### [Texto para leer]
------------
Mientras tanto, las opiniones con respecto a estos sucesos eran de diverso signo en el seno de la oposición política interna. Es lógico, si se toman en cuenta las difíciles circunstancias en las cuales se desenvuelve ésta y la negación de las autoridades cubanas a un diálogo que implique una verdadera apertura política. La Iglesia ha adoptado con respecto a la disidencia un papel selectivo aunque conciliador. Por su parte, el Gobierno ha “concedido” a las autoridades eclesiásticas determinadas prerrogativas que parecen ser una especie de “patrón de pruebas”, tales como las autorizaciones para peregrinaciones en el marco de determinadas festividades populares o la posibilidad de acceder de forma coyuntural a los medios de difusión masiva.
------------
### [Entradas guardadas]

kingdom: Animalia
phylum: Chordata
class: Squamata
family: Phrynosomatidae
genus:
------------
### [Qué se pide]
Según el texto para leer, ¿qué papel ha adoptado la Iglesia con respecto a la disidencia?

### [Resultado]
La Iglesia ha adoptado un papel selectivo aunque conciliador.